By  on February 10, 2005

NEW YORK — Nothing says Jackie O like a strand of pearls, and no one knows that better than Sotheby’s, the auction house that is all spruced up for next week’s Kennedy family sale.

A triple-strand of costume pearls owned by the former first lady is among 23 jewelry lots that will be up for grabs at the auction house from Tuesday to Thursday. Starting today, would-be buyers and the curious can check out these pieces and other personal belongings in finely appointed rooms designed to resemble the ones lived in by Jacqueline Kennedy Onassis in Hyannisport, Mass.; Martha’s Vineyard; Manhattan; New Jersey, and Virginia.

All those table linens, decorative plates, antiques and finery — a total of 600 lots — are expected to ring up more than $1 million. The 1996 Jackie O sale at Sotheby’s generated $34.5 million. At $2 million, her Van Cleef & Arpels engagement ring from Aristotle Onassis was the top lot.

To create a lived-in feel, William Rush Jenkins designed the rooms with fireplace facades, crown molding, replica wallpaper and vases with flowers. He also set the scene for the Bill Blass and Katharine Hepburn sales at Sotheby’s, and is preparing for Lulu Guinness’ to be staged at Sotheby’s next month.

For the Kennedy auction, Jenkins took 2,500 linear feet of books and placed them in bookcases and small stacks on coffee tables throughout the galleries. By using velvet ropes to keep bidders at a distance, he was able to use linens, china and small decorative pieces — items that typically would not be displayed for security reasons.

Sotheby’s anticipates that 350 people an hour will pass through the residential-looking galleries. More than 40,000 checked out the 1996 sale.

For this go-round, jewelry and Louis Vuitton luggage should reel in the bids, as well as the curious.
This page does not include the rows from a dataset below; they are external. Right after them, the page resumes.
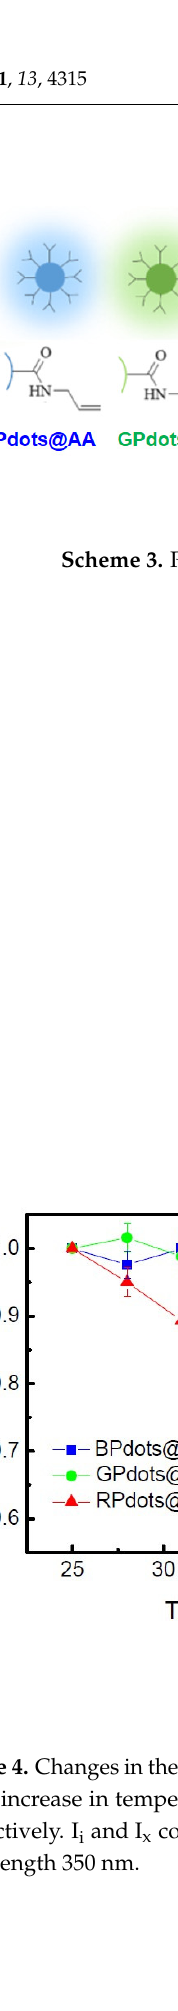
Figure 5. Changes in the ( a ) hydrodynamic diameters and ( b ) relative fluorescence intensities (I x /I i ) of BPdots@PNIPAM ( ■ ), GPdots@PNAIPAM ( ● ), and RPdots@PNAIPAM ( ▲ ) in aqueous solution over repeated heating (45 °C) and cooling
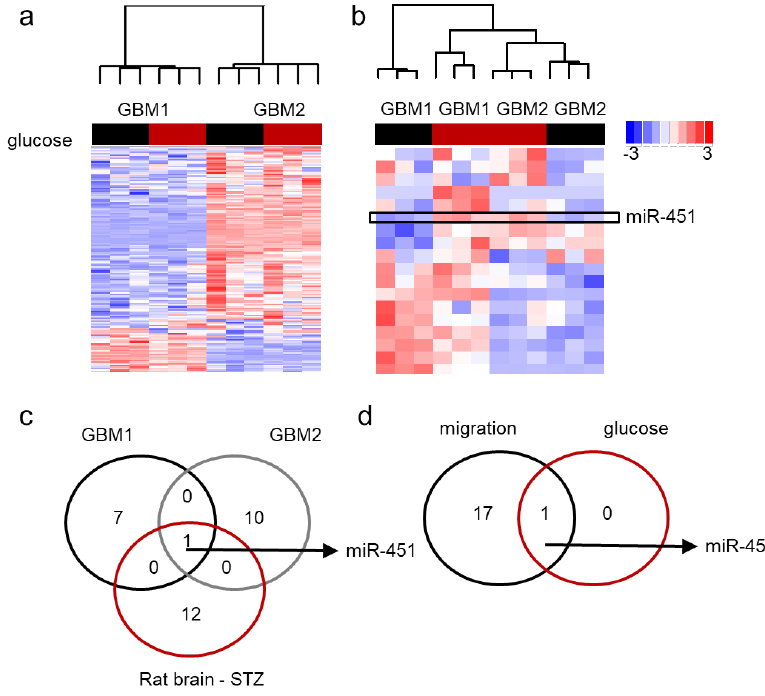
Figure 4. miR-451 is specifically down-regulated in low glucose in GBM cells. ( a , b ) Unsupervised clustering of microRNA by Nanostring analysis; red bar: high glucose, black bar: low glucose. ( a ) microRNAs significantly different in two GBM cell lines cultured for 24 h in high (+) and low ( − ) glucose conditions. ( b ) microRNAs significantly different in both glucose regimens in at least one cell line; box: miR-451. ( c ) Venn diagram showing number of microRNAs significantly deregulated in glucose-deprived GBM cells and brains of STZ-treated rats. ( d ) Venn diagram showing number of microRNAs significantly deregulated in glucose-deprived GBM cells and during 3D spheroid dispersal assay (3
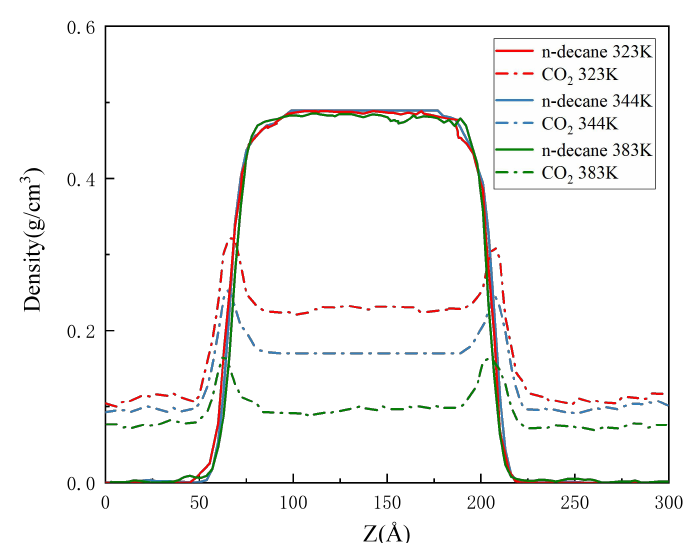
Figure 8 — The density distribution of CO 2 /n-decane at 4.5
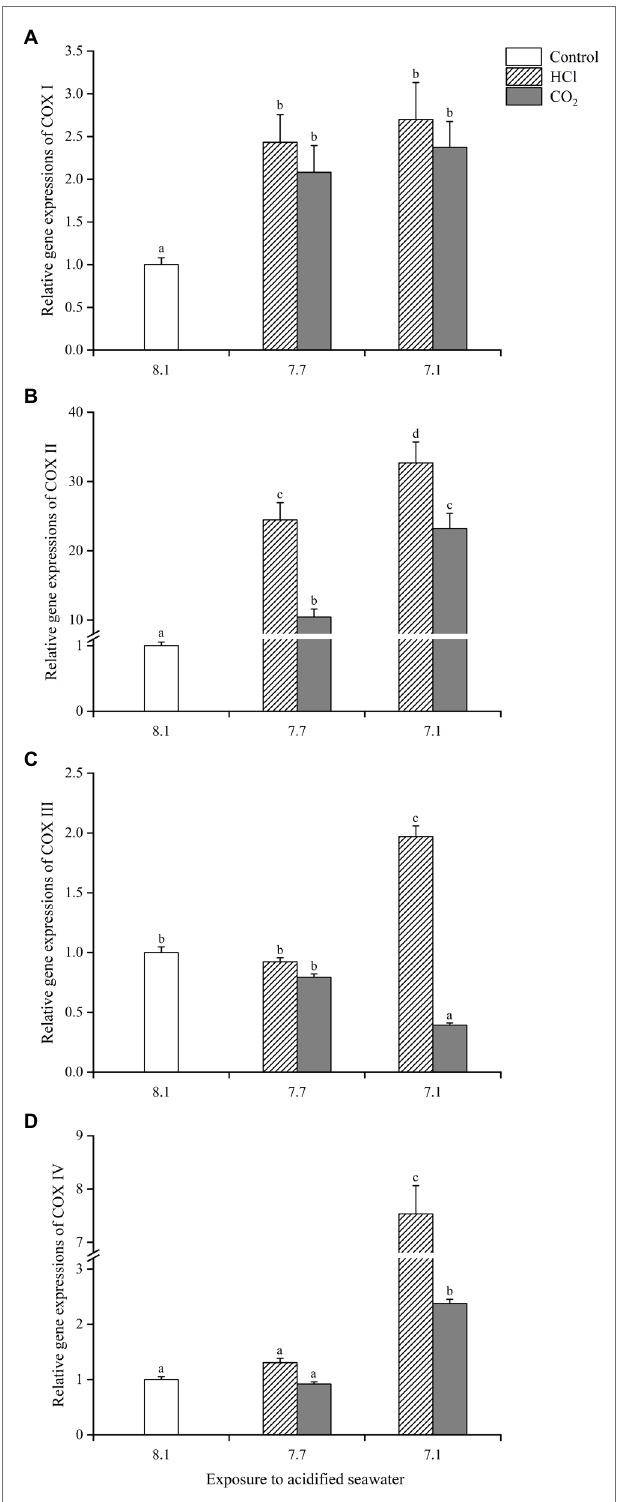
FIGURE 5 | The expression profiles of four cytochrome C oxidases (COXs) [ (A) : COX I; (B) : COX II; (C) : COX III; (D) : COX IV] in gills of M. edulis under seawater acidification induced by HCl addition and CO 2 enrichment. Data were expressed as means ± SD ( n = 6). Different letters represent significant differences among experimental groups ( p <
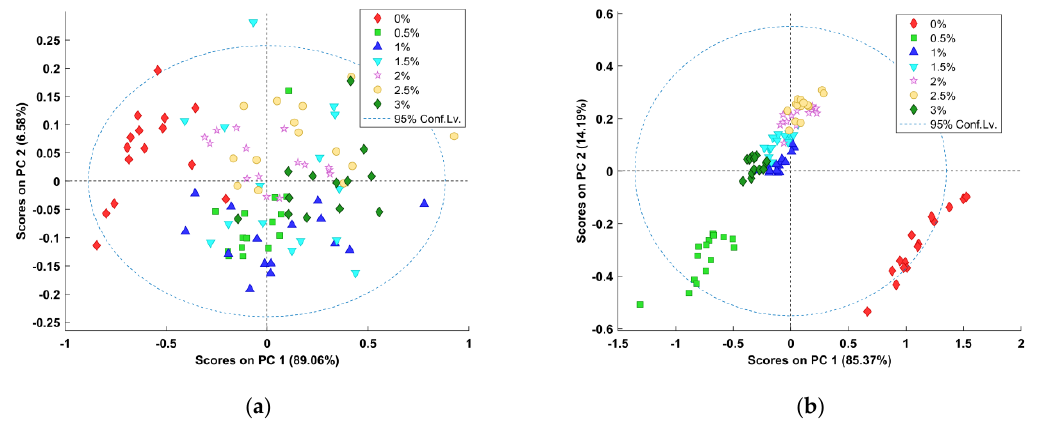
Figure 5. The principal component analysis (PCA) scores plot for the ( a ) electronic nose data and ( b ) NIRS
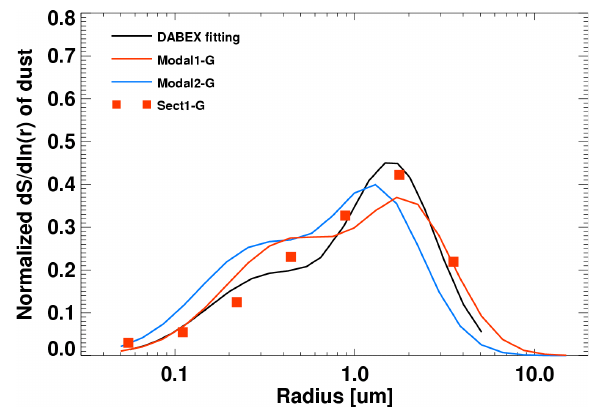
Figure 5 Normalized cross-sectional area size distributions of mineral dust from the fitting of DABEX aircraft measurements and the WRF-Chem simulations in three cases (Modal1-G, Modal2-G, and Sect1-G). Cross-sectional areas of particles are calculated as πr 2 , where r is the radius of a particle.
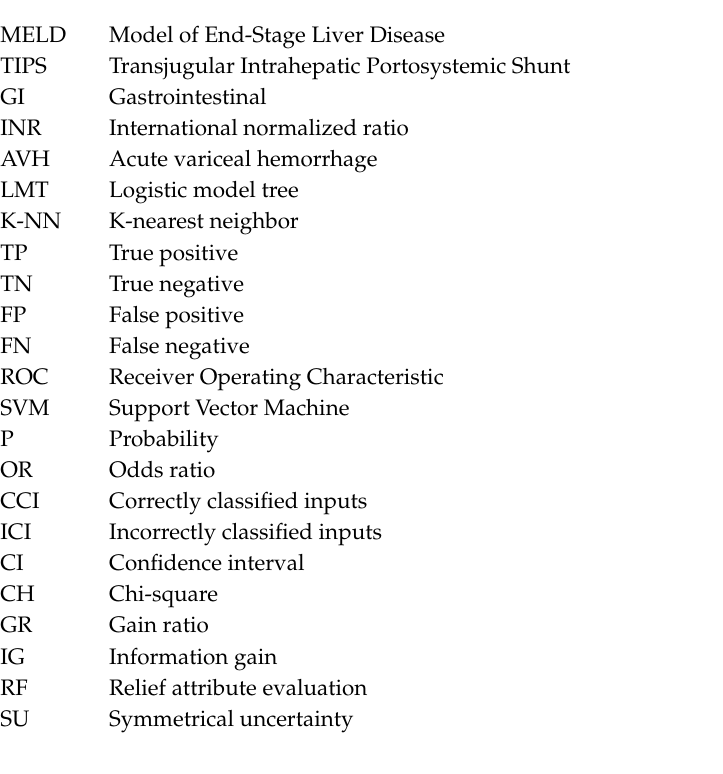
Table S1: The data in study described in (Benedeto-Stojanov, 2010) 29 attributes—involved 96 subjects by Clinical Center of Nis,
To play up the Camelot factor, seldom-seen candid photos of the former first family at play are featured on scrims throughout the galleries.

“People are still enthralled by the legend of Jackie,’’ who died of cancer in May 1994, said Kenneth Jay Lane, who designed a gilt-metal and paste brooch that is part of the sale. “At least you could wear something that was Jackie’s.”